Task statement: Please repeat, exactly and without pictures, the lines of the entries below that run from the one containing "Частично сдан" through the one containing "ihtiyaçları karşılar. İşletme".

The data:
--- START ---
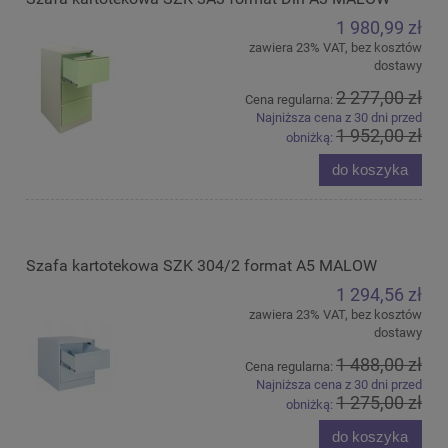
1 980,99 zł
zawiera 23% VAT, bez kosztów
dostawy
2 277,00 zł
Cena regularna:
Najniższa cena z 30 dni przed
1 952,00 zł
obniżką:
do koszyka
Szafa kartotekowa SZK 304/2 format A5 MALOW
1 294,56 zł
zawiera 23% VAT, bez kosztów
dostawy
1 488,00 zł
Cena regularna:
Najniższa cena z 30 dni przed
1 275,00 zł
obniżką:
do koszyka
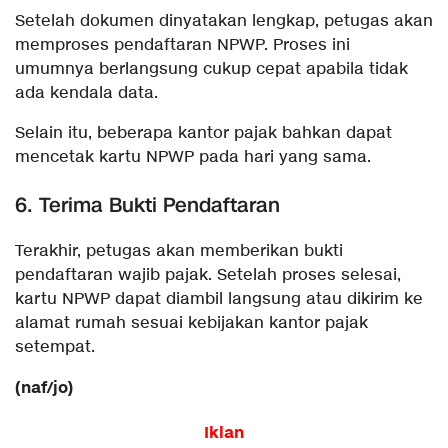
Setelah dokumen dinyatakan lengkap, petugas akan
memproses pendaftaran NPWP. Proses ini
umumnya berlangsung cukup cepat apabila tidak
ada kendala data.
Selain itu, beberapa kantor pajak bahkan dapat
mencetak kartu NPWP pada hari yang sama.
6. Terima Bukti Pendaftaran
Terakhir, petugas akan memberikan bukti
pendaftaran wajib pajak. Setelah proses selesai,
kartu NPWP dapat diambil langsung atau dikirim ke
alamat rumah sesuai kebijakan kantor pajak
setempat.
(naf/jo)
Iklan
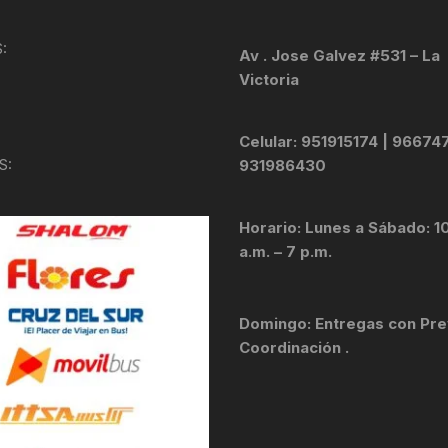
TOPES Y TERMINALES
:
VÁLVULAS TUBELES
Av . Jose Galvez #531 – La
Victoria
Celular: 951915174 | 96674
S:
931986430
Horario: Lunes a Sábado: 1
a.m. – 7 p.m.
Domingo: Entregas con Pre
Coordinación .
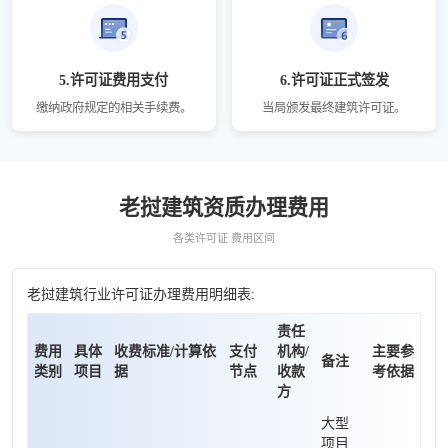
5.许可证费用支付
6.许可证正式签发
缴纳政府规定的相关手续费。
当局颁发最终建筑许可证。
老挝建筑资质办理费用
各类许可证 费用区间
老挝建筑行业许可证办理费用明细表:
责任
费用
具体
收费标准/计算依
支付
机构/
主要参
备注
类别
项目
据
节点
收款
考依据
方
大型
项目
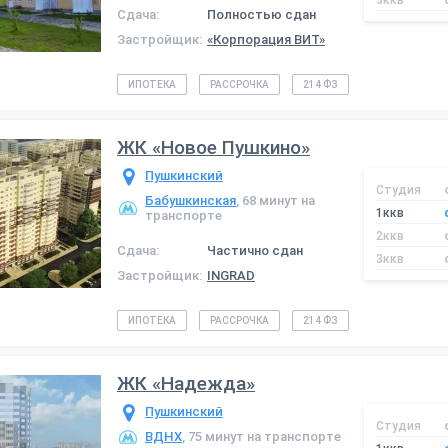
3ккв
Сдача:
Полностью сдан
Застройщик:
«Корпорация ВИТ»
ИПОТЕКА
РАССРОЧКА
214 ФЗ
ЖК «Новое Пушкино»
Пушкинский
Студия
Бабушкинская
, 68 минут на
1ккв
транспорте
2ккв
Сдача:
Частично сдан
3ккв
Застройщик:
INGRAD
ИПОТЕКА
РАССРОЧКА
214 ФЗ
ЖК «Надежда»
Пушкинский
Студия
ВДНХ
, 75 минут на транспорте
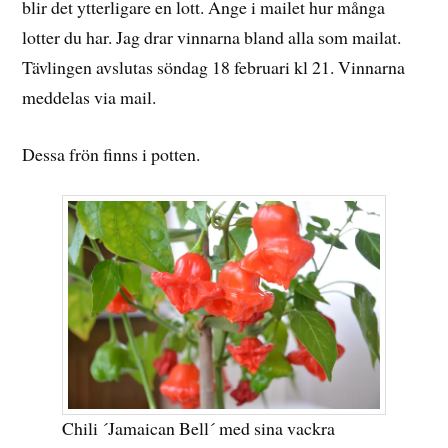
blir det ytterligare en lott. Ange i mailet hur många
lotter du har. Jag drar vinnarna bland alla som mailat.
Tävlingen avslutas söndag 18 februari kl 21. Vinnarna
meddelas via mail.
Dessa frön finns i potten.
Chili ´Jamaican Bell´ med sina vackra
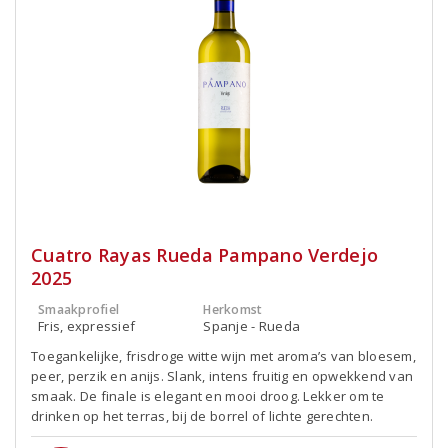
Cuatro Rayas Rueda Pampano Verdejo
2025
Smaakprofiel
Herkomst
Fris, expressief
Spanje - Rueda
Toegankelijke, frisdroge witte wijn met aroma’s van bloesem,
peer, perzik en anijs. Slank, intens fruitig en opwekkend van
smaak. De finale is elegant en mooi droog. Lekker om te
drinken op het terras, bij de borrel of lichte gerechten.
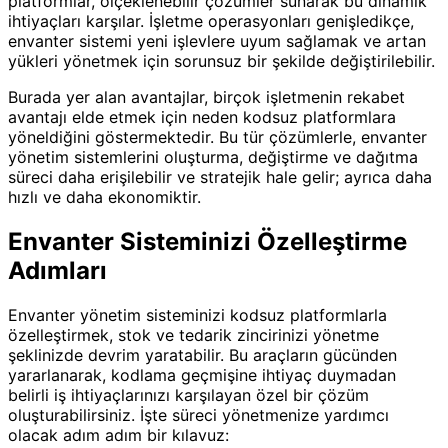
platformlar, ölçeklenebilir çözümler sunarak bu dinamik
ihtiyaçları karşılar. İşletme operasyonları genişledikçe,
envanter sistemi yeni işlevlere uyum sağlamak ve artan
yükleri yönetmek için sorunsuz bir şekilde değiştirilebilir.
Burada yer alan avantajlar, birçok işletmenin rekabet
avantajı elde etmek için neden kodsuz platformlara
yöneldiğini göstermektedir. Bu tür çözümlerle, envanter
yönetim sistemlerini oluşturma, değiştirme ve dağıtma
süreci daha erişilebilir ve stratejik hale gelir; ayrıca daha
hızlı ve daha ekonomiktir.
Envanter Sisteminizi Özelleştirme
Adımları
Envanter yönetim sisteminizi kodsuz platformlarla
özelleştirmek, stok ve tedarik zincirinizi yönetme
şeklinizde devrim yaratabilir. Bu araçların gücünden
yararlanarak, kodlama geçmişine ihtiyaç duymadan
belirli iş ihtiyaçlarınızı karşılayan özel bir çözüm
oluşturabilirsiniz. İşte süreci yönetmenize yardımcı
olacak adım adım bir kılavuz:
--- END ---
--- START ---
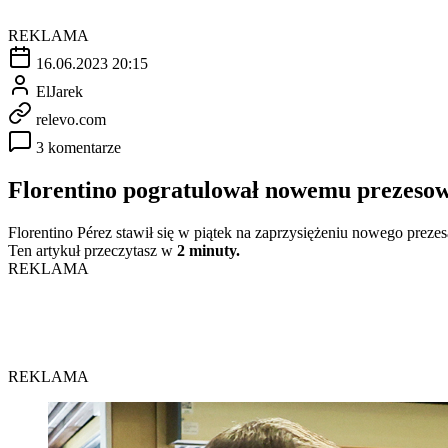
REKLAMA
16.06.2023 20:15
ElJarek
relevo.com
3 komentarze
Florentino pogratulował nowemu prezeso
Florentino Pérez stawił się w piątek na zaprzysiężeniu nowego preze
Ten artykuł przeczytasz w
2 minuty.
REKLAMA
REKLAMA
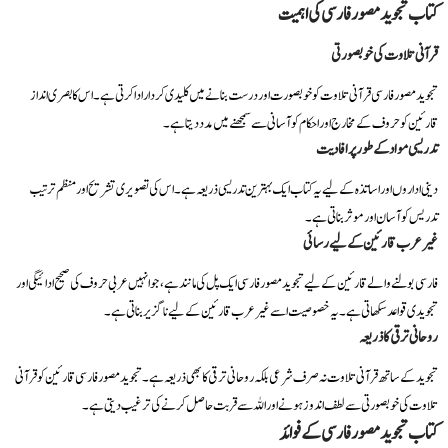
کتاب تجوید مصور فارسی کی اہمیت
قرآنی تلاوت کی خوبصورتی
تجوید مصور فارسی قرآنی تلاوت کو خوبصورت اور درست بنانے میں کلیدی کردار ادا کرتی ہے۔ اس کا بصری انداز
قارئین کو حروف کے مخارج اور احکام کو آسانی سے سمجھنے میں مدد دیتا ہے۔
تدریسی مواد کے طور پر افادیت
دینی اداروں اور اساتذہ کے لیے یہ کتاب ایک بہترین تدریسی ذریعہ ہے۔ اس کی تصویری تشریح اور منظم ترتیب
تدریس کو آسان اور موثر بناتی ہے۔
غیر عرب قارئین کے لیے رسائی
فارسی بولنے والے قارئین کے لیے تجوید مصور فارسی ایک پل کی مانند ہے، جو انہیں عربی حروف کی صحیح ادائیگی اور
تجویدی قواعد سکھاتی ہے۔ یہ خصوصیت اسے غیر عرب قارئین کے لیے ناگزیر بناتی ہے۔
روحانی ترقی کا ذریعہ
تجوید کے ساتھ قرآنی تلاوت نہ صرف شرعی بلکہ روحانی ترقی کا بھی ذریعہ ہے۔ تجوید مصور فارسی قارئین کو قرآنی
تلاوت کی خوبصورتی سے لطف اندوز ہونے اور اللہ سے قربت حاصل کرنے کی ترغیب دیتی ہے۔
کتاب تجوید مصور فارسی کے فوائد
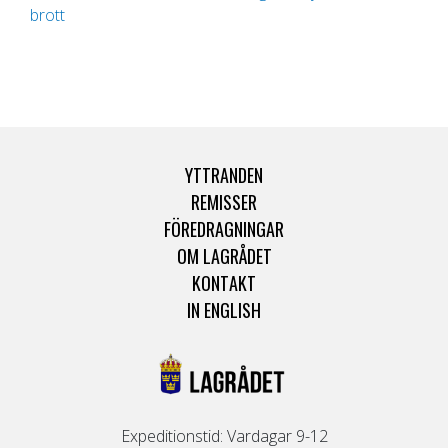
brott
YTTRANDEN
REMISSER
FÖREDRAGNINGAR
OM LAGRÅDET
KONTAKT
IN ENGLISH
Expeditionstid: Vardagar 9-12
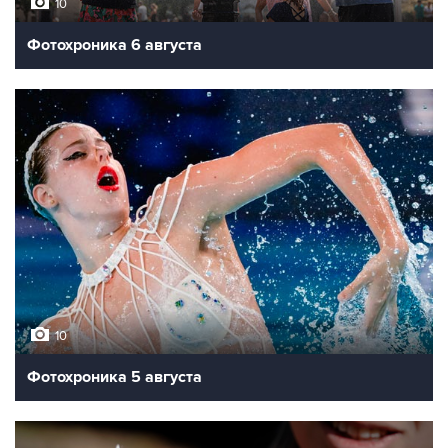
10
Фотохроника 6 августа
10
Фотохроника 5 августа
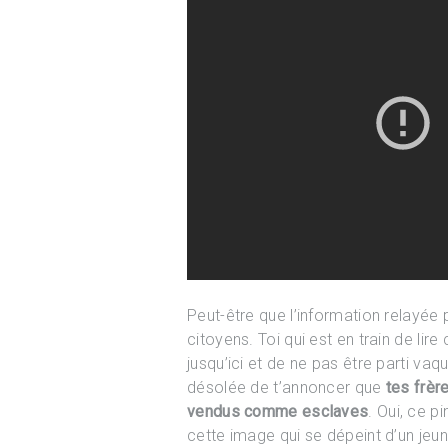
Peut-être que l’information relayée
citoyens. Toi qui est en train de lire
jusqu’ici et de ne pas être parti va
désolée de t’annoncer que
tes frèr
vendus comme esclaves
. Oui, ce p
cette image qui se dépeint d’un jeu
--- END ---
Task output:
Частично сдан
3ккв
Застройщик:
INGRAD
ИПОТЕКА
РАССРОЧКА
214 ФЗ
ЖК «Надежда»
Пушкинский
Студия
ВДНХ
, 75 минут на транспорте
blir det ytterligare en lott. Ange i mailet hur många
lotter du har. Jag drar vinnarna bland alla som mailat.
Tävlingen avslutas söndag 18 februari kl 21. Vinnarna
meddelas via mail.
Dessa frön finns i potten.
Chili ´Jamaican Bell´ med sina vackra
Cuatro Rayas Rueda Pampano Verdejo
2025
Smaakprofiel
Herkomst
Fris, expressief
Spanje - Rueda
Toegankelijke, frisdroge witte wijn met aroma’s van bloesem,
peer, perzik en anijs. Slank, intens fruitig en opwekkend van
smaak. De finale is elegant en mooi droog. Lekker om te
drinken op het terras, bij de borrel of lichte gerechten.
platformlar, ölçeklenebilir çözümler sunarak bu dinamik
ihtiyaçları karşılar. İşletme operasyonları genişledikçe,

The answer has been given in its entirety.